Substitution is the core step in evaluating expressions. It involves replacing variables with given numerical values. In our example, we've been provided specific values for the variables in the expression. For the expression \( \frac{9-x}{y+6} \), we substitute \( x = -5 \), \( y = 4 \). This makes the expression \( \frac{9-(-5)}{4+6} \).

Substitution helps simplify the problem by converting algebraic expressions into purely numerical ones so you can compute them directly. This direct form allows us to work easily with basic arithmetic operations rather than juggling abstract variables. Remember, always pay clear attention to the signs of the numbers being substituted, as it can greatly affect the outcome.

Simplifying fractions is a process of making a fraction as simple as possible. In other words, this means writing it in its lowest terms by eliminating any common factors between the numerator and the denominator. This is achieved by dividing both the top and bottom by their greatest common divisor.

In our scenario, the fraction we end up with after substitution and computation is \( \frac{14}{10} \). By examining both the numerator and the denominator, we identify 2 as a common factor. Dividing both by 2 results in the simplified fraction \( \frac{7}{5} \).

• Always check whether any common factors exist between numerator and denominator.
• Simplifying fractions helps in keeping numbers manageable and easier to work with.

A fraction contains two parts: the numerator and the denominator. The numerator is the number above the fraction line, and it tells us how many parts we have. The denominator is below the line, indicating into how many equal parts the whole is divided.

For instance, in the fraction \( \frac{9-x}{y+6} \), the numerator is \(9-x\), and the denominator is \(y+6\). Together, these make up the entire value of the fraction. When simplifying, ensure that both are reduced to form the simplest possible fraction, maintaining the mathematical equivalence by sharing the same divisor.

Understanding the roles of these two components helps you manipulate and reduce fractions accurately during simplification.

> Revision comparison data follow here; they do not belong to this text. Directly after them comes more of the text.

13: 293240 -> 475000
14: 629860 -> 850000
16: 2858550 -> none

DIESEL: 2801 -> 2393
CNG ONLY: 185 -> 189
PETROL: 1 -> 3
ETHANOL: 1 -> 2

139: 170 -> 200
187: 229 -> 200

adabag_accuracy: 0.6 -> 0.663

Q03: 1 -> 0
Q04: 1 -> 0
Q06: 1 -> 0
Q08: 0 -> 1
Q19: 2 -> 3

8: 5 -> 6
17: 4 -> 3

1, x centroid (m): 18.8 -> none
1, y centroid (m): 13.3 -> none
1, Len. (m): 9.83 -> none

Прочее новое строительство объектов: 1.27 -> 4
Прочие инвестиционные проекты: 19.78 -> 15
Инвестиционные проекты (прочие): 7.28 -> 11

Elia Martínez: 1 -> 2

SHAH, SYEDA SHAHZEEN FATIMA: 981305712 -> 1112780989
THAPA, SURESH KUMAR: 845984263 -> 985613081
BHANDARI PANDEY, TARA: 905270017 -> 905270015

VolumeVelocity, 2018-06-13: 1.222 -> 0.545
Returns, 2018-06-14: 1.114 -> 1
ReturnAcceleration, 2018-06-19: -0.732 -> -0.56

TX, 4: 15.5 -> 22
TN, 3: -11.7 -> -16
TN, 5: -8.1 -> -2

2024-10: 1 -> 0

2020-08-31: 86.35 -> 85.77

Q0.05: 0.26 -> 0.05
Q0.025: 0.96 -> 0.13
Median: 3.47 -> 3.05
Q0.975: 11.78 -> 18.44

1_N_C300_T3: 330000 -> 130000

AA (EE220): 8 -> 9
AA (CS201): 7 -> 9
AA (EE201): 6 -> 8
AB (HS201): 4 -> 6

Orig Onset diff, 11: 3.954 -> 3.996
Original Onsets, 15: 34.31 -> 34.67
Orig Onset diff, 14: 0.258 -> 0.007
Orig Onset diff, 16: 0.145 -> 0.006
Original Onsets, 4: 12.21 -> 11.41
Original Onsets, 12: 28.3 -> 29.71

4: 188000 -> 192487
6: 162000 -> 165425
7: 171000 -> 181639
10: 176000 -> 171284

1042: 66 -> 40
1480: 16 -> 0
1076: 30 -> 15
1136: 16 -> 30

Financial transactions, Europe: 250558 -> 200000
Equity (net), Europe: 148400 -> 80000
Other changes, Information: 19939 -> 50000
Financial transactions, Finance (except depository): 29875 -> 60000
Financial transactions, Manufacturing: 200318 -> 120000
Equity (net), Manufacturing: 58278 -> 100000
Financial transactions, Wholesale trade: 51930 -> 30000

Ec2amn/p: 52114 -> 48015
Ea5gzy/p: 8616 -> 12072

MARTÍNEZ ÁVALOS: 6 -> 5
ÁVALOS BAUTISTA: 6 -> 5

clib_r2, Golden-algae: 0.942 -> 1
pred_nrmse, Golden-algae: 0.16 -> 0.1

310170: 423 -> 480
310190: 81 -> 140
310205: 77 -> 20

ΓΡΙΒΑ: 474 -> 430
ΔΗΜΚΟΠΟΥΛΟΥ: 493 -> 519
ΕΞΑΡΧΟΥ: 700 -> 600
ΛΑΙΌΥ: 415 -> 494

The greatest common divisor (GCD) of two numbers is the largest number that divides both of them without leaving a remainder. It's a vital concept when simplifying fractions as it allows us to reduce them to their smallest form.

For simplifying our fraction \( \frac{14}{10} \), we find that 2 is the GCD. Dividing both the numerator and denominator by 2 results in the simplest form, \( \frac{7}{5} \).

• To find the GCD, list the factors of both numbers and identify the largest common one.
• The GCD provides a way to ensure fractions are simplified completely and correctly.

Being comfortable with finding the GCD ensures you can simplify any fraction accurately, giving clarity and precision to your mathematical results.